Amerika Serikat sendiri yang merasa menjadi polisi dunia, tidak menganggap wilayah Laut India yang berhadapan langsung dengan Pantai Somalia dan Kenya itu daerah yang berbahaya, meski sering terjadi pembajakan. Sebab Amerika Serikat mengganggap Somalia bukan seperti Afghanistan, Libya, atau Irak yang kayak minyak. Kondisi yang miskin itulah yang justru menyelamatkan Somalia dari invasi Amerika Serikat. Bila Somalia sebagai negara yang kayak minyak, tentu para bajak laut itu dituduh sebagai kelompok fundamentalis Islam.
Ketiga, pembajakan Kapal Sinar Kudus ini seharusnya menjadi peluang bagi pihak
Indonesia, khususnya TNI dan Polri untuk menguji ketangguhan detasemen-detasemen antiterornya. Kita memiliki Densus 88 Polri, Detasemen 81 Kopasus TNI AD, Detasemen Jala Mangkara Korps Marinir TNI AL, Detasemen Bravo TNI AU, dan satuan anti-teror BIN.
Kita lihat, detasemen-detasemen itu sering melakukan pelatihan pembebasan pembajakan di berbagai tempat seperti kapal terbang, kereta api, kapal laut, dan fasilitas umum. Jika mereka sudah sering melakukan latihan, kapan praktiknya?
Lihat saja AL Korea Selatan dan AL Malaysia sudah berhasil melakukan penyelamatan terhadap kapal-kapal milik negaranya yang dibajak.
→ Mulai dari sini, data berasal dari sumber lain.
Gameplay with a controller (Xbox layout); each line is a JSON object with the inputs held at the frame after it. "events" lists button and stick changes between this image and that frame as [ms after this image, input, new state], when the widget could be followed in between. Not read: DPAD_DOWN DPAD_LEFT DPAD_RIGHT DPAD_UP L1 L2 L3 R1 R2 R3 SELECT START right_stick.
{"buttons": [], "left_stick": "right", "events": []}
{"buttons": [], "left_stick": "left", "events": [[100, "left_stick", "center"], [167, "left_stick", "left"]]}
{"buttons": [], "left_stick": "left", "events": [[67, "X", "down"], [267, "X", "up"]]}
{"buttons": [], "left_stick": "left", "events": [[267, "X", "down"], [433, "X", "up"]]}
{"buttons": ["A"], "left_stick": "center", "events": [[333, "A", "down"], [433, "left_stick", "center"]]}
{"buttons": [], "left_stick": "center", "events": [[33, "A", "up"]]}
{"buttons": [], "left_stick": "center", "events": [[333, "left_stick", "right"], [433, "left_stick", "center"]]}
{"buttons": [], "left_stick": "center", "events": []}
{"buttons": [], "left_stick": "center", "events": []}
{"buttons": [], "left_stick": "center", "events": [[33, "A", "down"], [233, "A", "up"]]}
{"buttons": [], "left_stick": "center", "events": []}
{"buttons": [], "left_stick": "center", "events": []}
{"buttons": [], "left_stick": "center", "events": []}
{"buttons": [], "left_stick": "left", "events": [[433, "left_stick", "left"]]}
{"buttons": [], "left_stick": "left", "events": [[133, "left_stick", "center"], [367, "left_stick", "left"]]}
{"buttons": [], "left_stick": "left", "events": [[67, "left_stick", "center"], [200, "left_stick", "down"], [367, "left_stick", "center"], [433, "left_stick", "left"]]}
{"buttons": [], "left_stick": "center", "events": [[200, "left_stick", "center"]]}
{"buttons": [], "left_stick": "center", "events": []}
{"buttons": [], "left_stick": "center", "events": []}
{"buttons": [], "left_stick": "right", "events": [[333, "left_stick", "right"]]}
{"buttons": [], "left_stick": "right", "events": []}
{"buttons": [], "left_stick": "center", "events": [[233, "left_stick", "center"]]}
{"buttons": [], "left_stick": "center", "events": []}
Diceritakan secara heroik,
AL Korea Selatan menyerbu sebuah kapal barang yang telah dibajak perompak Somalia di Laut India. Aksi pasukan komando itu menyelamatkan semua kru kapal, termasuk dua awak asal Indonesia, dan menewaskan delapan bajak laut.
Mungkin pihak pemerintah Indonesia dan TNI masih menimbang-nimbang operasi penyelamatan itu. Mungkin pemerintah masih menimbang-nimbang apakah operasi mempunyai nilai pencitraan apa tidak, sementara TNI dan Polri mungkin terkendala dengan anggaran.
Namun sangat disayangkan bila kesempatan ini tidak digunakan oleh dentasemen-dentasemen antiteror untuk mencoba ketangguhannya. Kita sangat malu bila kita belajar pembebasan penyanderaan kapal dari AL Malaysia.